The use of prepacked columns in pilot and clinical/commercial-scale GMP manufacturing is likely to become more competitive. The big question for large-scale commercial market penetration remains pricing, with the market likely not being persuaded to switch from in-house column packing without a significant cost motivation.
The prepacked column segment is also leveraging suppliers’ innovative expertise in resins, and services as well as designs that meet users’ needs. Just a few examples: EMD Millipore’s recently launched Chromabolt™ columns featuring ion exchange resins. Expect Protein A and other affinity resins in the next year or two.
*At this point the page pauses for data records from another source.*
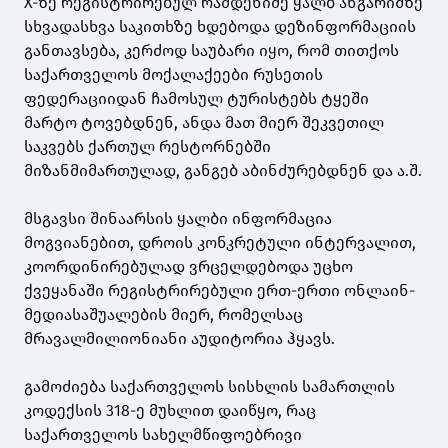
X-ზე რეგისტრირებულ რამდენიმე ყალბ ანგარიშზე
სხვადასხვა საკითხზე ხდებოდა დეზინფორმაციის
განთავსება, კერძოდ საუბარი იყო, რომ თითქოს
საქართველოს მოქალაქეები რუსეთის
ფედერაციიდან ჩამოსულ ტურისტებს ტყეში
მარტო ტოვებდნენ, ანდა მათ მიერ შეკვეთილ
საკვებს ქართულ რესტორნებში
მიზანმიმართულად, განგებ აბინძურებდნენ და ა.შ.
მსგავსი შინაარსის ყალბი ინფორმაცია
მოგვიანებით, დროის კონკრეტული ინტერვალით,
კოორდინირებულად ვრცელდებოდა უცხო
ქვეყანაში რეგისტრირებული ერთ-ერთი ონლაინ-
მედიასაშუალების მიერ, რომელსაც
მრავალმილიონიანი აუდიტორია ჰყავს.
გამოძიება საქართველოს სისხლის სამართლის
კოდექსის 318-ე მუხლით დაიწყო, რაც
საქართველოს სახელმწიფოებრივი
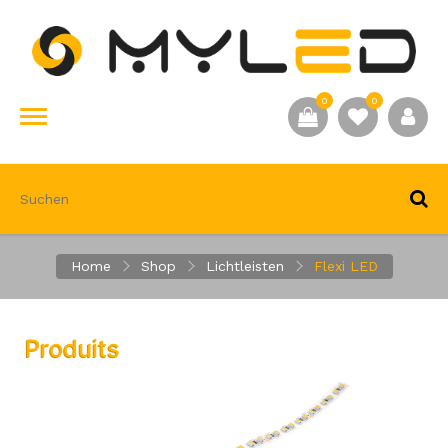
0
0
Home
Shop
Lichtleisten
Flexi LED
Produits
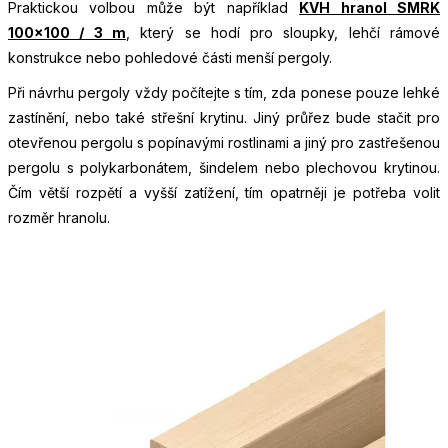
Praktickou volbou může být například
KVH hranol SMRK
100×100 / 3 m
, který se hodí pro sloupky, lehčí rámové
konstrukce nebo pohledové části menší pergoly.
Při návrhu pergoly vždy počítejte s tím, zda ponese pouze lehké
zastínění, nebo také střešní krytinu. Jiný průřez bude stačit pro
otevřenou pergolu s popínavými rostlinami a jiný pro zastřešenou
pergolu s polykarbonátem, šindelem nebo plechovou krytinou.
Čím větší rozpětí a vyšší zatížení, tím opatrněji je potřeba volit
rozměr hranolu.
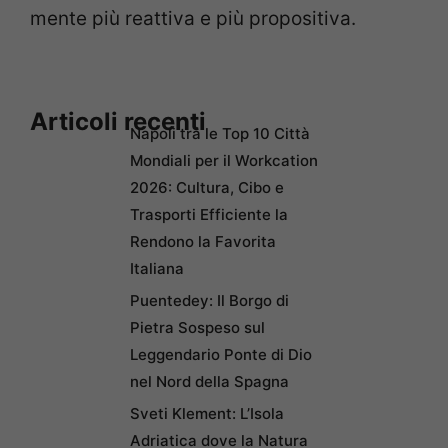
mente più reattiva e più propositiva.
Articoli recenti
Napoli tra le Top 10 Città
Mondiali per il Workcation
2026: Cultura, Cibo e
Trasporti Efficiente la
Rendono la Favorita
Italiana
Puentedey: Il Borgo di
Pietra Sospeso sul
Leggendario Ponte di Dio
nel Nord della Spagna
Sveti Klement: L’Isola
Adriatica dove la Natura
Atoll recently launched MaxiChrom AC™, Process-Scale Columns (single or campaign-use). Repligen launched its OPUS™ prepacked disposable columns, and is launching a 45 cm ID prepacked column in early 2014. And Thermo Fisher/Life Technologies recently offered its GoPure™ column.
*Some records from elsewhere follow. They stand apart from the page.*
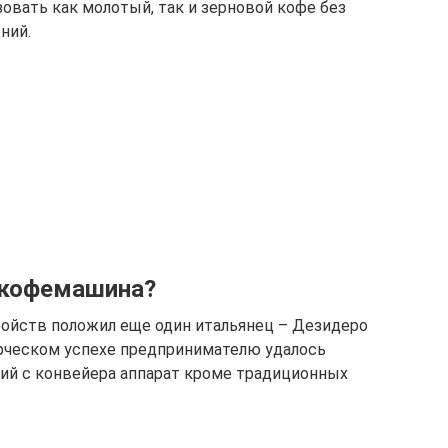
овать как молотый, так и зерновой кофе без
ний.
 кофемашина?
ойств положил еще один итальянец – Дезидеро
рческом успехе предпринимателю удалось
й с конвейера аппарат кроме традиционных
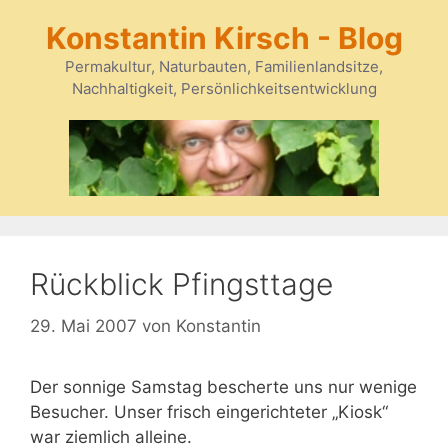
Zum
Konstantin Kirsch - Blog
Inhalt
springen
Permakultur, Naturbauten, Familienlandsitze,
Nachhaltigkeit, Persönlichkeitsentwicklung
Rückblick Pfingsttage
29. Mai 2007
von
Konstantin
Der sonnige Samstag bescherte uns nur wenige
Besucher. Unser frisch eingerichteter „Kiosk“
war ziemlich alleine.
The need for better single-use and disposable systems in downstream processing is growing. Our Annual Biomanufacturing Study has consistently indicated that incremental improvements in downstream chromatography steps are not resolving existing problems. Aspects such as the cost of Protein A resins, problems with packing columns, and the lack of cost-effective and large-scale disposable chromatography media and methods suggest that single-use technologies could alleviate many downstream issues. But so far few cost-effective alternatives exist. The move toward disposable upstream bioprocessing will push downstream operations toward innovative alternatives that may include membrane adsorbers and prepacked single-use chromatography columns.
110th Annual Report and Survey of Biopharmaceutical Manufacturing Capacity and Production, April 2013, Rockville, MD: www.bioplanassociates.com/10th
Survey Methodology: The 2013 Tenth Annual Report and Survey of Biopharmaceutical Manufacturing Capacity and Production yields a composite view and trend analysis from 238 responsible individuals at biopharmaceutical manufacturers and contract manufacturing organizations (CMOs) in 30 countries. The methodology also included over 158 direct suppliers of materials, services and equipment to this industry. This year’s study covers such issues as: new product needs, facility budget changes, current capacity, future capacity constraints, expansions, use of disposables, trends and budgets in disposables, trends in downstream purification, quality management and control, hiring issues, and employment. The quantitative trend analysis provides details and comparisons of production by biotherapeutic developers and CMOs. It also evaluates trends over time, and assesses differences in the world’s major markets in the U.S. and Europe.